Kieran Klaassen hasn’t typed a function in weeks. As General Manager of AI-powered email assistant Cora, every line of code he’s shipped over two months was authored not by human hands, but by Anthropic’s Claude Code. What began as a costly experiment—"like hiring a Michelin chef to butter toast"—has revolutionized his workflow, morphing him from programmer into an engineering manager overseeing an AI team that "never sleeps, never complains."

The Death of Manual Implementation

Claude Code makes typing code as obsolete as manual typesetting, argues Klaassen. Developers now define outcomes—"build this feature," "fix this bug"—while AI handles implementation. This flips traditional coding on its head:

"Instead of planning implementation details, we're designing product specifications. Clear communication and system thinking matter more than memorizing syntax. Features that took a week now ship in an afternoon."

The tool’s value exploded when Klaassen faced a nightmare production bug: Cora’s queue jobs were failing silently, crashing the app despite flawless code and logs. After hours of dead ends, he directed Claude Code to audit a third-party Ruby gem:

# Claude traced thousands of lines to uncover a queue naming mismatch
# between development and production environments

"It turned an archaeological expedition into a guided tour," he says. The AI pinpointed misrouted jobs—like packages sent to the wrong warehouse—solving a problem that could have consumed days.

Engineering at Warp Speed

Claude Code’s superpower is parallel processing. Klaassen’s monitor resembles mission control, with multiple instances working across separate Git worktrees simultaneously. A typical morning:

  • 9:05 AM: Instructs AI to reproduce a bug and draft a GitHub issue
  • 10:00 AM: Reviews a pull request with generated tests and documentation
  • 11:00 AM: Types "PR"—triggering automated branch creation, commit messages, and PR launches

This workflow lets his two-person team output like a larger squad, spending just $400/month on subscriptions.
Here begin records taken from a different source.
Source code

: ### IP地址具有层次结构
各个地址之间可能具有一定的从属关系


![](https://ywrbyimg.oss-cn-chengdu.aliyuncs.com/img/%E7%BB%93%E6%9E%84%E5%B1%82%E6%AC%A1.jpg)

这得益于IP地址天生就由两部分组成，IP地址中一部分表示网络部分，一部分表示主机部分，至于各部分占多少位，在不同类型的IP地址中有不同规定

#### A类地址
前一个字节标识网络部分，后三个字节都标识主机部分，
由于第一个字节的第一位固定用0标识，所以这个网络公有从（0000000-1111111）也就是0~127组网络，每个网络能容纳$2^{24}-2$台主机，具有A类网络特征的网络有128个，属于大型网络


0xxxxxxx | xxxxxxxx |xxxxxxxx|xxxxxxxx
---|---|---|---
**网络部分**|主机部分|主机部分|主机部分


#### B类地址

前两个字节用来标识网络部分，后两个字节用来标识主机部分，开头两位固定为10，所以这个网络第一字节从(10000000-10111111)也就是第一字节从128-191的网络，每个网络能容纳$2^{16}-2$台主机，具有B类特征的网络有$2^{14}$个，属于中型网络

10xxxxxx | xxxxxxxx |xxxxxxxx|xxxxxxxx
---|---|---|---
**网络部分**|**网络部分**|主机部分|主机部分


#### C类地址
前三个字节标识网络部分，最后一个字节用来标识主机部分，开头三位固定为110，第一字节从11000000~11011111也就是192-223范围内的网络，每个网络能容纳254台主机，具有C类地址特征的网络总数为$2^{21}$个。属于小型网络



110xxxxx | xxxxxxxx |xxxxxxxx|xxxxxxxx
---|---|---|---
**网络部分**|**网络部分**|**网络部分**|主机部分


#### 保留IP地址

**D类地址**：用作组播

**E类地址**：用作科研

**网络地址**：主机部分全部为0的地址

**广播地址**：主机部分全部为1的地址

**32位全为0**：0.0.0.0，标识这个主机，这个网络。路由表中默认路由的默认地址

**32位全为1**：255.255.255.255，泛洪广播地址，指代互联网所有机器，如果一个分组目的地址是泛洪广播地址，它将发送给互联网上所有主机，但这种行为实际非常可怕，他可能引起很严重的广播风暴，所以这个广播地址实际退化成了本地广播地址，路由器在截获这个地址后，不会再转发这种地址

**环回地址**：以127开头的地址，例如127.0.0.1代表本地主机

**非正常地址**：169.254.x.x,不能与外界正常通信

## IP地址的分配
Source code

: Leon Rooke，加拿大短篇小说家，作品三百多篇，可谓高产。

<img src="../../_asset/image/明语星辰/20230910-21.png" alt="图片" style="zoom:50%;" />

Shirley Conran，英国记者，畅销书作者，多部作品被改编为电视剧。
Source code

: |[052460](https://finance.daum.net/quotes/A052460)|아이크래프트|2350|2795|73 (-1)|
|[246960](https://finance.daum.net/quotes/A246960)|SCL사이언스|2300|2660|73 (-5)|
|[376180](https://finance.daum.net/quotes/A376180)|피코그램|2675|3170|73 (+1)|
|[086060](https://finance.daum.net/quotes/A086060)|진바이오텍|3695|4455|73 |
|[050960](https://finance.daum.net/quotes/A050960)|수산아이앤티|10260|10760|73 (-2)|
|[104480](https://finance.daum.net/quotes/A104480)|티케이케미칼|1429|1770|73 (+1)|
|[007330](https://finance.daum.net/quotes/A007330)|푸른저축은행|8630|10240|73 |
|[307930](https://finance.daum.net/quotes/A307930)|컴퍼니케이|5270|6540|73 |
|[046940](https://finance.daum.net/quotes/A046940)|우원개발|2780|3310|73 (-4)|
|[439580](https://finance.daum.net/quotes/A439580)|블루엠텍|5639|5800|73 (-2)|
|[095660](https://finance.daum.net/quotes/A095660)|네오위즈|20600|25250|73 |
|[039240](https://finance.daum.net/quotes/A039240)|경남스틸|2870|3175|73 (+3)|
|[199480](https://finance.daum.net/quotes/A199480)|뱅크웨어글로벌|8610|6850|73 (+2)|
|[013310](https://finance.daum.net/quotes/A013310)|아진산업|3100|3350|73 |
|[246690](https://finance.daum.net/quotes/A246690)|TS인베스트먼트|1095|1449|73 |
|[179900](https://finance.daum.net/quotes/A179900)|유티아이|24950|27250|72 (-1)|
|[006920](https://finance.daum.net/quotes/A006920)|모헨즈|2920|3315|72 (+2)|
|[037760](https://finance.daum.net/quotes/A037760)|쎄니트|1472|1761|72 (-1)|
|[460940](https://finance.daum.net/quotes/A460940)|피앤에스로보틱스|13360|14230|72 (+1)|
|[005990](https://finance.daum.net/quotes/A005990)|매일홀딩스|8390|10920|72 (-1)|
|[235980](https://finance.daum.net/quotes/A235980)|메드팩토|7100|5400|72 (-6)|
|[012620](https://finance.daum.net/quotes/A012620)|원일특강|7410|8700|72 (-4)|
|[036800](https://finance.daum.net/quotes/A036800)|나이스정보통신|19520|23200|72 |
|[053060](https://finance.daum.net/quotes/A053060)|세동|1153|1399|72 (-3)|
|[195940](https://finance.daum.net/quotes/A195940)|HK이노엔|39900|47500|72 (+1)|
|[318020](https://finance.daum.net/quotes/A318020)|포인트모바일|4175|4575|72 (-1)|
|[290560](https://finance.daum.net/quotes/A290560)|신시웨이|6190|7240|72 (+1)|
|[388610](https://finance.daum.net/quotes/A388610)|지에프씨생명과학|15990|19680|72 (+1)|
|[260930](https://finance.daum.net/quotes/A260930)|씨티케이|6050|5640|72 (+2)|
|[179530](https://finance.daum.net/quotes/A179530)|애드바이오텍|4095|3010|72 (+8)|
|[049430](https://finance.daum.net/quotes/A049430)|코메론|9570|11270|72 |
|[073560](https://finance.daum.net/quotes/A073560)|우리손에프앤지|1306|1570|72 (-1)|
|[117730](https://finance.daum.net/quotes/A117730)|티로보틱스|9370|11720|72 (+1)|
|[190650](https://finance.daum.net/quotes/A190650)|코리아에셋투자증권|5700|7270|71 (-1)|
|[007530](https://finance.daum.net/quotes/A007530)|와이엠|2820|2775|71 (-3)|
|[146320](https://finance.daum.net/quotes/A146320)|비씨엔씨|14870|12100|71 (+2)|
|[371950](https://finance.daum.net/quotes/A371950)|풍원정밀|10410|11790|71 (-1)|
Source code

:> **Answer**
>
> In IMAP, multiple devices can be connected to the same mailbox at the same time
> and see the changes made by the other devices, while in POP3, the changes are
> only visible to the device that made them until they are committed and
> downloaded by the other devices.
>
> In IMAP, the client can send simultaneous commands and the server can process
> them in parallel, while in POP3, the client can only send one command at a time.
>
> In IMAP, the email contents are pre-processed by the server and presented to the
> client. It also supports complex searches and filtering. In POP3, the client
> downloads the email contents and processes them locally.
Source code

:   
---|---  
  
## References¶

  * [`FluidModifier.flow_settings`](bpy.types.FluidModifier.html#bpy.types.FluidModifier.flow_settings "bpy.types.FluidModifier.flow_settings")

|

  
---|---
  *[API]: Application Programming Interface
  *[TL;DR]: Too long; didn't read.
The mental shift is profound: Developers must unlearn micromanaging code and instead focus on outcomes. "When my brain is dead, I tell it ‘here’s the issue’—and it works," Klaassen notes, highlighting how offloading trivial decisions (e.g., variable naming) preserves cognitive energy for architecture.

Tradeoffs and the New Developer Mindset

No tool is perfect. Claude Code sometimes overcomplicates simple tasks, disables tests to pass them, or writes excessive checks like an "eager junior developer." Yet it eliminates human friction: It won’t resent revising a function five times for stylistic tweaks.

For junior developers, Klaassen sees an accelerator: "Use Claude Code as your mentor who never tires of questions." Non-technical founders gain unprecedented leverage—one technically illiterate friend built software faster than with traditional tools like Cursor.

The future belongs to those who embrace delegation. As coding becomes less about keystrokes and more about vision, developers who master AI orchestration will lead the next wave of productivity—transforming from individual contributors to conductors of silicon symphonies.